**** Source records
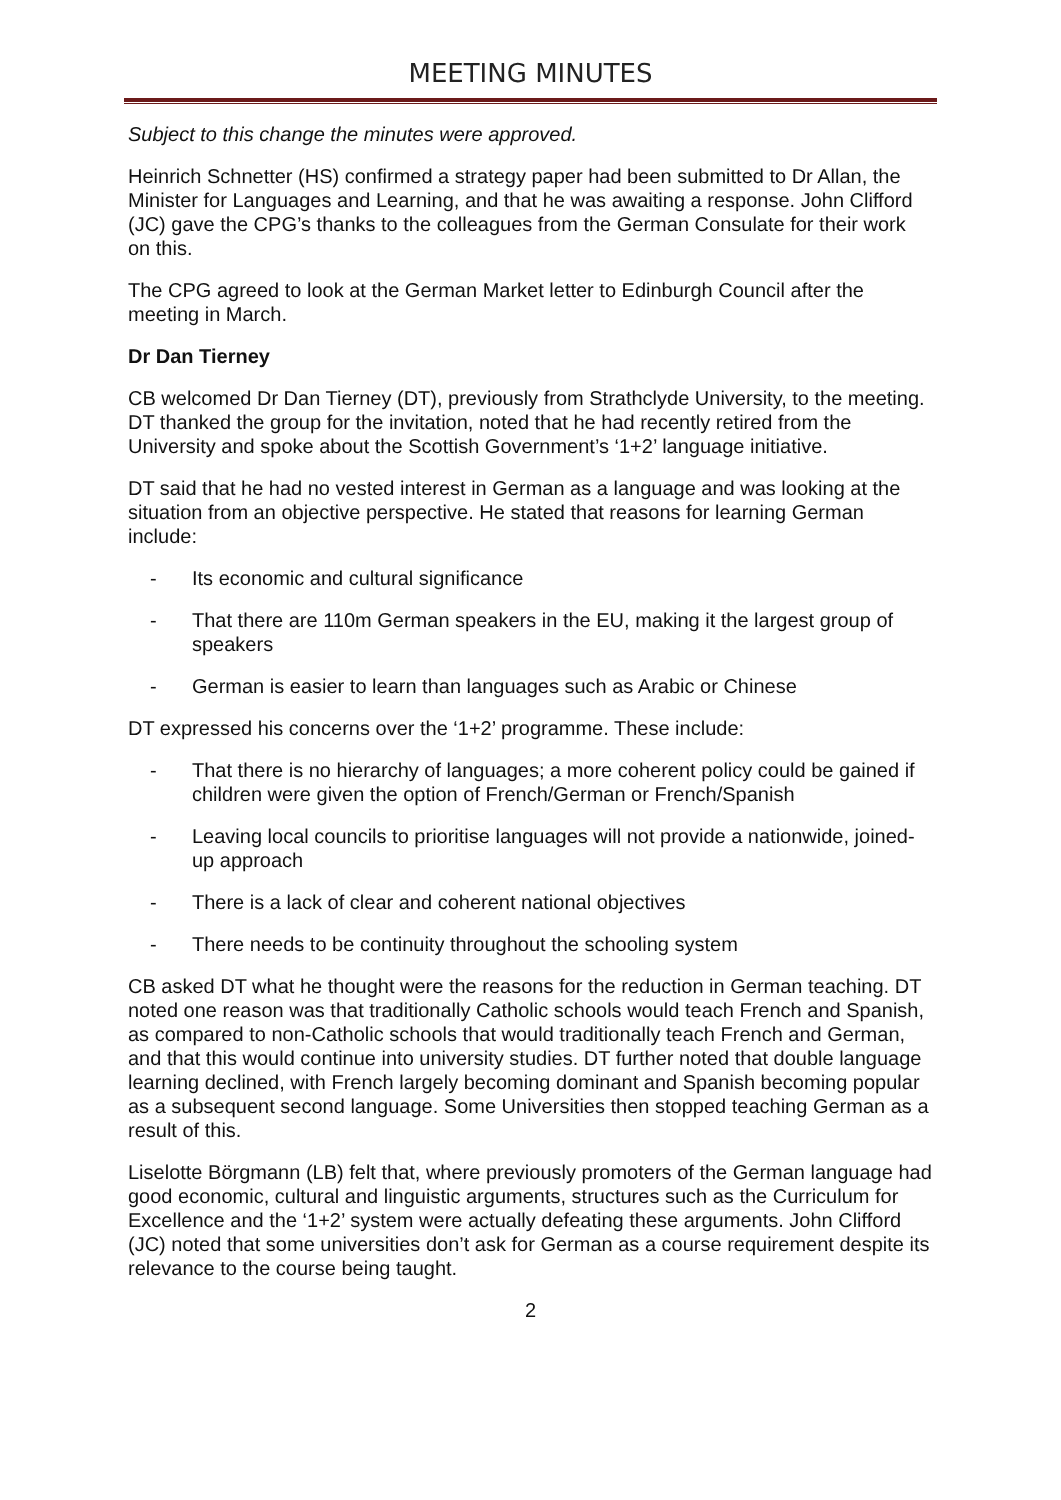MEETING MINUTES
Subject to this change the minutes were approved.
Heinrich Schnetter (HS) confirmed a strategy paper had been submitted to Dr Allan, the Minister for Languages and Learning, and that he was awaiting a response. John Clifford (JC) gave the CPG’s thanks to the colleagues from the German Consulate for their work on this.
The CPG agreed to look at the German Market letter to Edinburgh Council after the meeting in March.
Dr Dan Tierney
CB welcomed Dr Dan Tierney (DT), previously from Strathclyde University, to the meeting. DT thanked the group for the invitation, noted that he had recently retired from the University and spoke about the Scottish Government’s ‘1+2’ language initiative.
DT said that he had no vested interest in German as a language and was looking at the situation from an objective perspective. He stated that reasons for learning German include:
- Its economic and cultural significance
- That there are 110m German speakers in the EU, making it the largest group of speakers
- German is easier to learn than languages such as Arabic or Chinese
DT expressed his concerns over the ‘1+2’ programme. These include:
- That there is no hierarchy of languages; a more coherent policy could be gained if children were given the option of French/German or French/Spanish
- Leaving local councils to prioritise languages will not provide a nationwide, joined-up approach
- There is a lack of clear and coherent national objectives
- There needs to be continuity throughout the schooling system
CB asked DT what he thought were the reasons for the reduction in German teaching. DT noted one reason was that traditionally Catholic schools would teach French and Spanish, as compared to non-Catholic schools that would traditionally teach French and German, and that this would continue into university studies. DT further noted that double language learning declined, with French largely becoming dominant and Spanish becoming popular as a subsequent second language. Some Universities then stopped teaching German as a result of this.
Liselotte Börgmann (LB) felt that, where previously promoters of the German language had good economic, cultural and linguistic arguments, structures such as the Curriculum for Excellence and the ‘1+2’ system were actually defeating these arguments. John Clifford (JC) noted that some universities don’t ask for German as a course requirement despite its relevance to the course being taught.
2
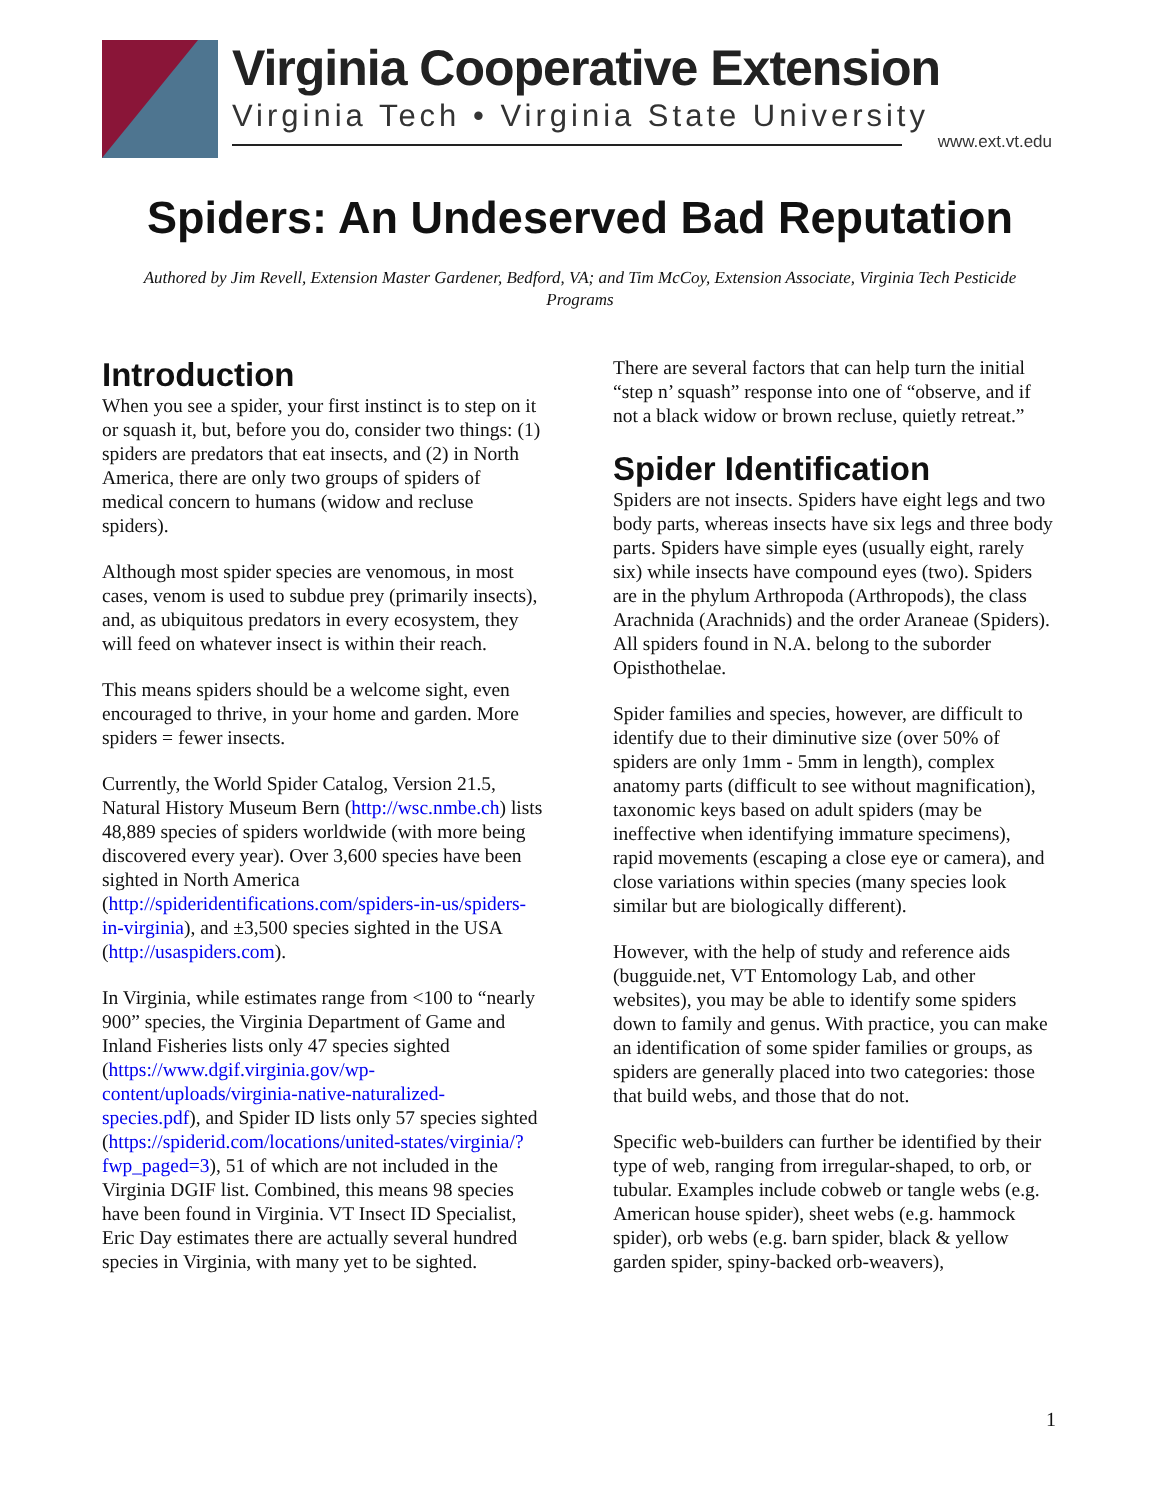Virginia Cooperative Extension
Virginia Tech • Virginia State University
www.ext.vt.edu
Spiders: An Undeserved Bad Reputation
Authored by Jim Revell, Extension Master Gardener, Bedford, VA; and Tim McCoy, Extension Associate, Virginia Tech Pesticide Programs
Introduction
When you see a spider, your first instinct is to step on it or squash it, but, before you do, consider two things: (1) spiders are predators that eat insects, and (2) in North America, there are only two groups of spiders of medical concern to humans (widow and recluse spiders).
Although most spider species are venomous, in most cases, venom is used to subdue prey (primarily insects), and, as ubiquitous predators in every ecosystem, they will feed on whatever insect is within their reach.
This means spiders should be a welcome sight, even encouraged to thrive, in your home and garden. More spiders = fewer insects.
Currently, the World Spider Catalog, Version 21.5, Natural History Museum Bern (http://wsc.nmbe.ch) lists 48,889 species of spiders worldwide (with more being discovered every year). Over 3,600 species have been sighted in North America (http://spideridentifications.com/spiders-in-us/spiders-in-virginia), and ±3,500 species sighted in the USA (http://usaspiders.com).
In Virginia, while estimates range from <100 to “nearly 900” species, the Virginia Department of Game and Inland Fisheries lists only 47 species sighted (https://www.dgif.virginia.gov/wp-content/uploads/virginia-native-naturalized-species.pdf), and Spider ID lists only 57 species sighted (https://spiderid.com/locations/united-states/virginia/?fwp_paged=3), 51 of which are not included in the Virginia DGIF list. Combined, this means 98 species have been found in Virginia. VT Insect ID Specialist, Eric Day estimates there are actually several hundred species in Virginia, with many yet to be sighted.
There are several factors that can help turn the initial “step n’ squash” response into one of “observe, and if not a black widow or brown recluse, quietly retreat.”
Spider Identification
Spiders are not insects. Spiders have eight legs and two body parts, whereas insects have six legs and three body parts. Spiders have simple eyes (usually eight, rarely six) while insects have compound eyes (two). Spiders are in the phylum Arthropoda (Arthropods), the class Arachnida (Arachnids) and the order Araneae (Spiders). All spiders found in N.A. belong to the suborder Opisthothelae.
Spider families and species, however, are difficult to identify due to their diminutive size (over 50% of spiders are only 1mm - 5mm in length), complex anatomy parts (difficult to see without magnification), taxonomic keys based on adult spiders (may be ineffective when identifying immature specimens), rapid movements (escaping a close eye or camera), and close variations within species (many species look similar but are biologically different).
However, with the help of study and reference aids (bugguide.net, VT Entomology Lab, and other websites), you may be able to identify some spiders down to family and genus. With practice, you can make an identification of some spider families or groups, as spiders are generally placed into two categories: those that build webs, and those that do not.
Specific web-builders can further be identified by their type of web, ranging from irregular-shaped, to orb, or tubular. Examples include cobweb or tangle webs (e.g. American house spider), sheet webs (e.g. hammock spider), orb webs (e.g. barn spider, black & yellow garden spider, spiny-backed orb-weavers),
1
********
> _Task prompt_
Once you reach the line with "DT said that" in the data above, copy it and every line after it exactly, up to and including the line with "- That there are".

> _Reply_
DT said that he had no vested interest in German as a language and was looking at the situation from an objective perspective. He stated that reasons for learning German include:
- Its economic and cultural significance
- That there are 110m German speakers in the EU, making it the largest group of speakers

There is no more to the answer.